During times like the ones we're all living through, physical stores and purchases have been either closed/halted or limited. If it isn't to the supermarket or pharmacy that you're going, then you better stay home — unless you need to go to the hospital or are forced to be present at the office. 

The novel coronavirus (COVID-19) has been paralyzing normal life for over two months, though it's been a global threat since January. "Normal" life, the one behind environmental catastrophes and idolizing public figures to name two independent examples, now consists of surgical masks and social distancing. The upsides to this unfortunate situation are cleaner air, increased appreciation towards healthcare professionals and employees, and magnified focus on the 1 percent's willingness to help. For some reason, the upsides sound like how normal life should've been all along, but that's for another article on another day.

Countries have been on lockdown for a while now, banning incoming flights that could potentially bring the virus with its passengers, closing down schools and universities, asking employees to work from home, and requesting stores and malls to temporarily close their doors. Such measures ensure no large groups of people will form at inessential locations, which will minimize the spread of COVID-19. These measures also affect the economy. 

To mend the situation and cut losses to a minimum, companies including luxury brands are opting for online deliveries through messaging application WhatsApp.

High fashion to affordable luxury, brands are adopting new ways to sell

A screenshot from L'Occitane's Middle East website. Source: L'Occitane

"For those seeking retail therapy, Karl Lagerfeld are now inviting their UAE customers to shop using WhatsApp," a statement by high fashion retailer Karl Lagerfeld, founded by the eponymous late fashion designer and photographer, reads.

An SMS by French body and home products retailer L'Occitane en Provence, better known as L'Occitane, encourages its Lebanese customers to browse its website and order through WhatsApp. The company provides the same service in Bahrain and Qatar as well. 

Quarantining at home is mandatory but not synonymous with no shopping, and that's what companies want you to remember. However, when it comes to WhatsApp deliveries, I can't help myself but think of shisha kiosks and illegal DVD shops that were one of the first businesses to launch deliveries through the messaging app in the Arab region.

After such an image comes to mind, I finally manage to find the common ground between these two polarized fields. 

Small businesses that can't afford to pay web designers and developers to obtain a customized website and giant companies that already have it all - website, marketing team and budget, shipping partnerships, etc. - stand equal on WhatsApp. The way each business uses and presents itself on the app remains different. 

WhatsApp's popularity is on the rise; it has reached 2 billion users, only half a billion behind Facebook. But to shop luxury items via the app takes away much of the experience of going into a Louis Vuitton store, for example, to go through goods priced at thousands of dollars.
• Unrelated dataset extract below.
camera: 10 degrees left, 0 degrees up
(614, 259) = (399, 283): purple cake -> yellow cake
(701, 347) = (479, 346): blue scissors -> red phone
Sitting on your couch in your stained pajamas or underwear ordering whatever you please via an app you use to talk to your friends will remain the same, whether your basket holds two kilograms of tomatoes or the newest jacket from Karl Lagerfeld's Summer Collection. 

Mark Zuckerberg, CEO of Facebook, presenting on stage the new WhatsApp Payments. Source: Rocket Bots

Who thought WhatsApp would be transformed into a wannabe e-commerce platform for brands to sell their products through? Well, prior to 2018, small businesses did; post 2018, WhatsApp hopped on the same train to make some cash.

It's not like the ever-popular messaging app, even more obviously now owned by Facebook, willingly planned to offer its neatly designed, simple interface and encrypted messages free of charge to businesses to make money at first. Created in 2009, the application's purpose was almost gratis communication among users — there was a 99-cent yearly fee in some markets in its early days. A few years later - after its acquisition by tech giant Facebook in 2014 for $19 billion - the goal became fully gratis and safe communication. Project into the future (a couple of more years) and WhatsApp Business is launched. 

The latter's aim is to generate profit; as a first step, to make up for the $19-billion acquisition which was thought way too high six years ago but understandable now. Since WhatsApp pledged to not integrate ads in order to keep its use simple and uninterrupted, there was no solution to monetize the app. This is when WhatsApp Business and WhatsApp Business API (Application Programming Interface) saw the light in 2018. 

Through these two, small businesses and large enterprises can chat with customers, schedule messages, and accept payments, though the latter isn't yet available in all countries. As for WhatsApp, it makes money by charging a fee for each message a company sends. It is estimated that over 3 million businesses now use either application on a daily basis. 

Behind the complexities of such apps, the outcome for users does not change. You can send a nude in one instance and then scroll through the catalog of some high fashion store in another and place an order, all while using the same beloved app. Request a shisha with an extra bowl for $7 or shop your favorite $60 face cream, or do both simultaneously. On WhatsApp, the difference is near invisible and status is forgotten.